This is not a decision made with ease. Content warning were initially added with the intent of helping readers decide whether or not they were interested given the material, but research on the topic has shown time and again that the effects have not been as intended.
Recent research by Association for Psychological Science, as reported by Science Daily, has shown that content warnings can unintentionally increase anticipatory anxiety, which occurs when readers brace for discomfort before encountering sensitive material. A comprehensive meta-analysis in peer-reviewed Sage Journals found that participants who read content warnings were more anxious before engaging with potentially triggering content, while the warnings did not alleviate distress once the material was consumed. The findings show that warnings may not achieve their intended purpose of helping readers manage their reactions to difficult topics, and might even enhance curiosity, leading to increased engagement rather than avoidance.
The Atlantic has explored similar dynamics in discussions about anxiety, emphasizing that efforts to shield people from distress can inadvertently magnify their fears. By emphasizing avoidance over resilience, such warnings can undermine individuals’ capacity to handle discomfort.
Article after article after article, the data remains the same—the effect isn’t as intended. It’s not giving people a moment to collect themselves before proceeding. It’s leading instead to anticipatory anxiety, and either drawing engagement by those who the warnings were for, or leading to avoidance. Ironic, is it not, that warnings either serve to attract people or to avoidance when the intended purpose was to give a reader a chance to take a breath first, and that even that take-a-breath moment leads to a lot more stress?
This made me stop and think about my own history (Noëlle writing, here). I have trauma around gun violence. Frankly, I saw brains get shot out right after the gun was aimed at me by my father. Ironically, “trigger warning” includes a trigger for those with gun violence trauma. I also have trauma around alcoholism. My mother was incredibly abusive. She pulled the trigger on me thinking the shotgun was loaded. Quite the dubious honor, surviving both parents aiming guns at me… I really don’t want to get into details since it is still hard sometimes. But the Seven Fishes episode of The Bear, which I was warned would contain a scene involving an alcoholic mother, filled me with so much anxiety that I almost stopped watching. Then the scene was so mellow compared to my experiences that I didn’t realize when I was watching the scene in question. I kept watching and waiting for what didn’t happen. I couldn’t deny the anticipatory stress.

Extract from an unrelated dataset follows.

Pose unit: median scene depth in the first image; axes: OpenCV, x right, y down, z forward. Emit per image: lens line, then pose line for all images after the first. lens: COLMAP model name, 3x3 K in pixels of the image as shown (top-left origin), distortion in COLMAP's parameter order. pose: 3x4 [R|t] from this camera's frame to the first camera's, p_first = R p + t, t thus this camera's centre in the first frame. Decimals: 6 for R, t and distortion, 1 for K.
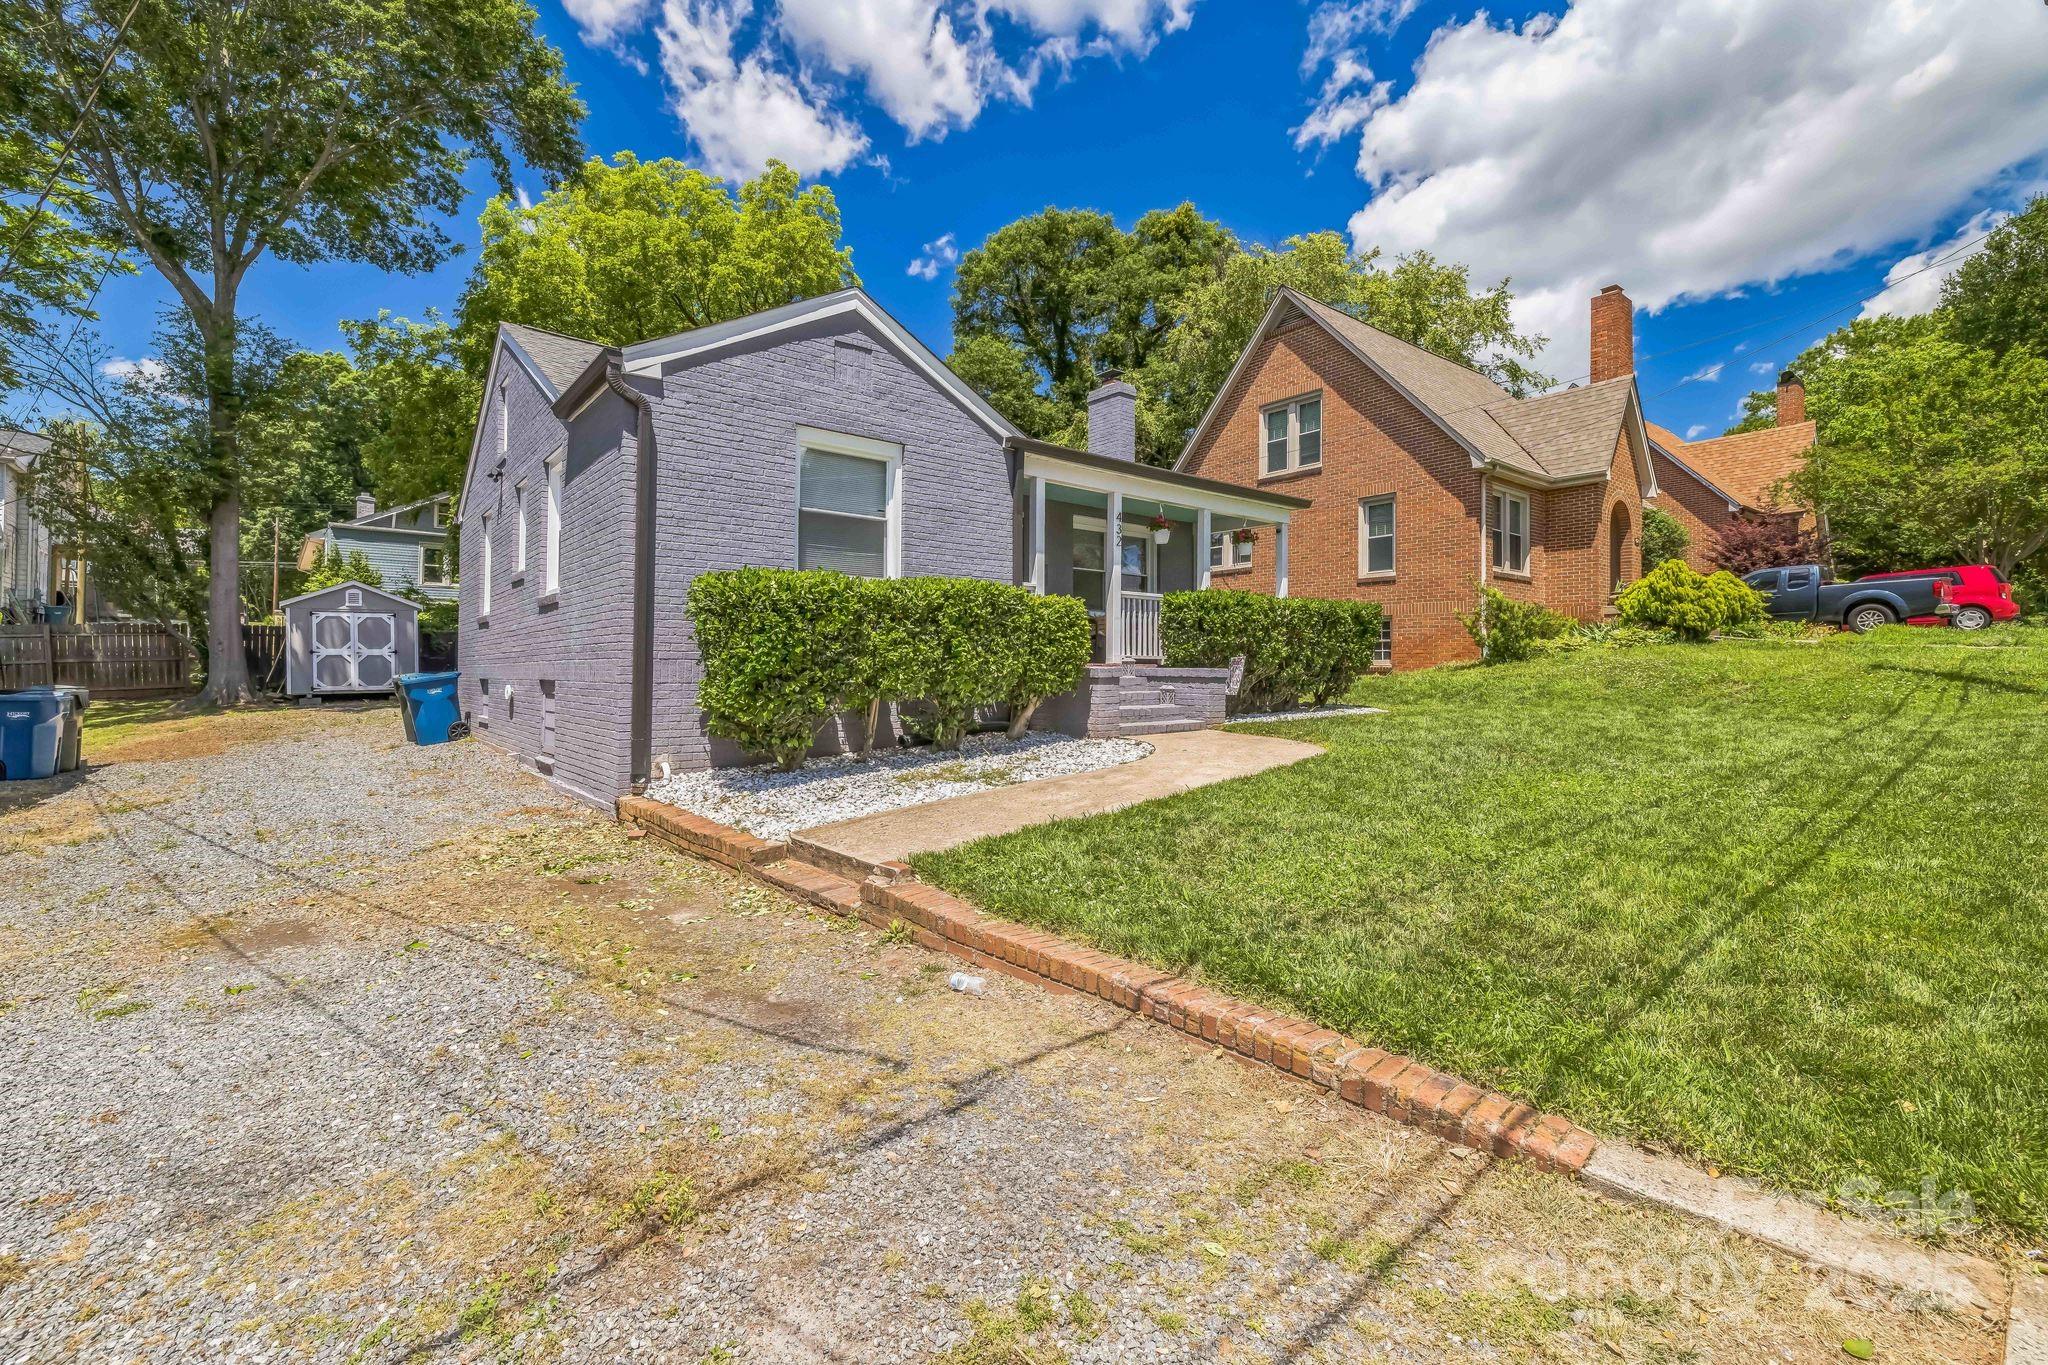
lens RADIAL K [[871.8, 0, 1024.8], [0, 871.8, 669.5], [0, 0, 1]] dist [-0.000680, -0.000357]
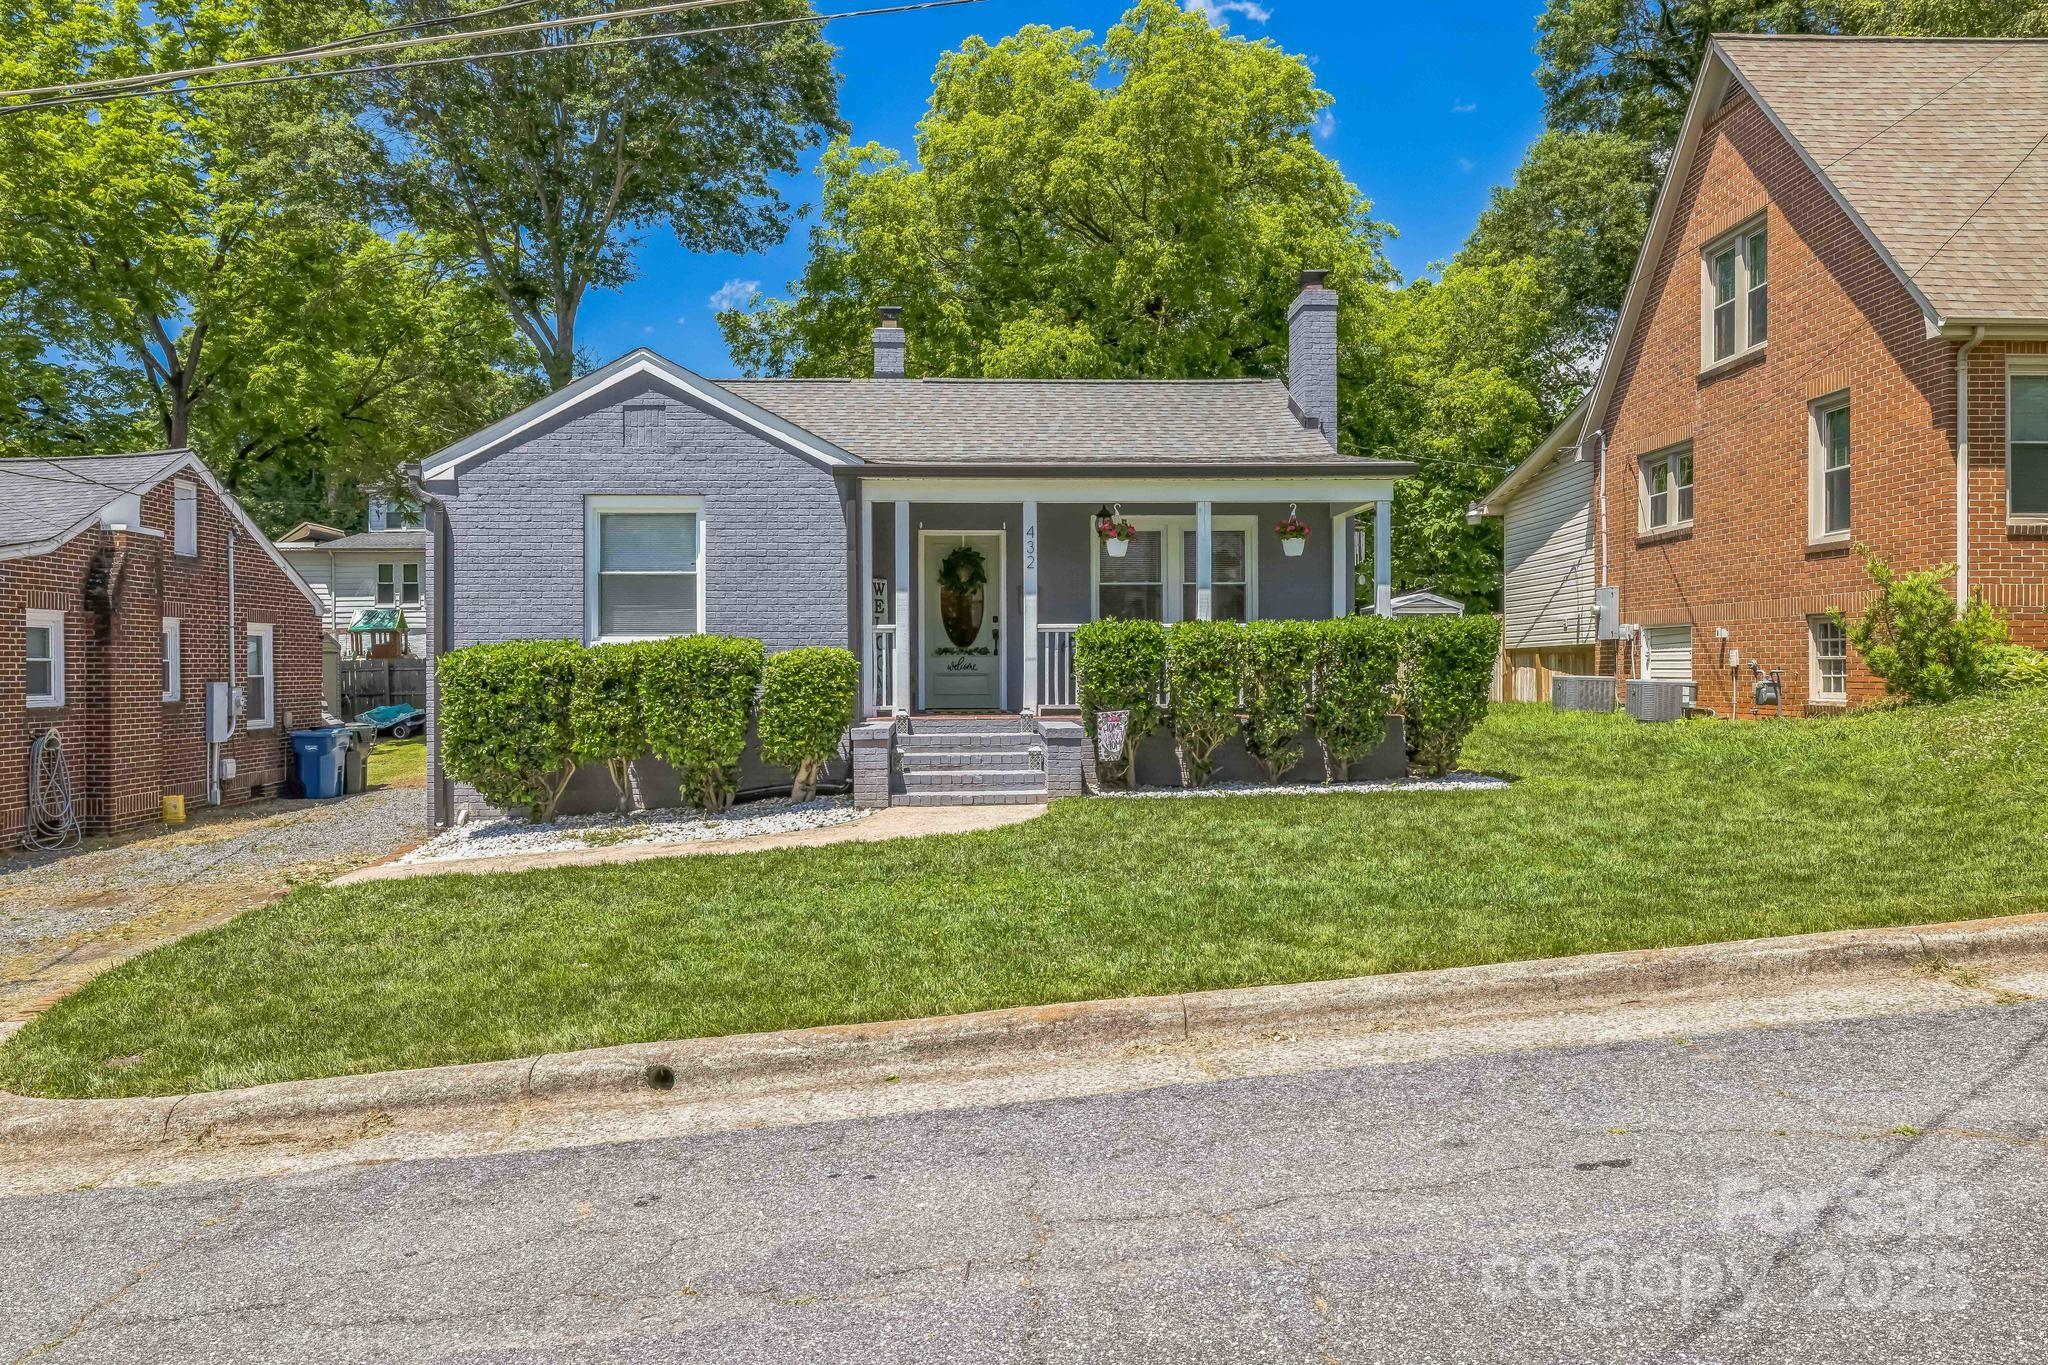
lens RADIAL K [[1433.4, 0, 1023.5], [0, 1433.4, 688.1], [0, 0, 1]] dist [-0.009112, 0.000033]
pose [[0.803851, -0.000176, -0.594831, 0.876437], [0.008739, 0.999896, 0.011514, -0.047531], [0.594766, -0.014454, 0.803769, -0.054650]]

Our content warnings were made with the best of intentions, but it’s gotten harder and harder to deny that the evidence keeps showing that it’s a net negative. They’re harming more people than they help. In light of this evidence, we’ve decided to remove content warnings from these books. To be clear, we will never get behind Colleen Hoover’s way of thinking, which is that it’s no biggie if a writer doesn’t want a reader to have any idea at all about the subject matter in a book. Her method of having blurbs that sound like romcoms on purpose, then have surprise-beatings is absolutely not acceptable. This is deliberately misleading people. If you’re in the mood for a silly romance after a stressful week, you shouldn’t be served a story about abuse or murder or other serious topics.
Instead, we will focus on rewriting blurbs to offer more accurate insights into each book’s themes and tone, and trusting readers to make informed choices based on context, rather than warnings. The new blurb for Shattered Glass: The Starling clearly states that Grace goes to New York as a naïve dreamer who ends under undercover in a brothel and in the middle of a mafia war, with one don selling children, stated in those words. It’s also plainly stated that Grace discovers devastating secrets about her past, in those words, as well as her family having dark secrets. We can either have content warnings, or we can trust our readers to read the blurb and understand that there will be an innocent woman who ends up in a place with sex workers, a combination will be hard for her, that there is someone who does traffics children, and that there will be family drama. We choose to trust readers, and to write blurbs that give info with some degree of context for readers to use in their decision-making.
The decision to make this chance hasn’t been easy, not when our warnings were started with the best of intentions. Some readers may be angry at this change. If a reader reaches out asking for a specific list, we will gladly oblige. But given the overall evidence, this change is beneficial in the end, and should help more than a specific list of warnings.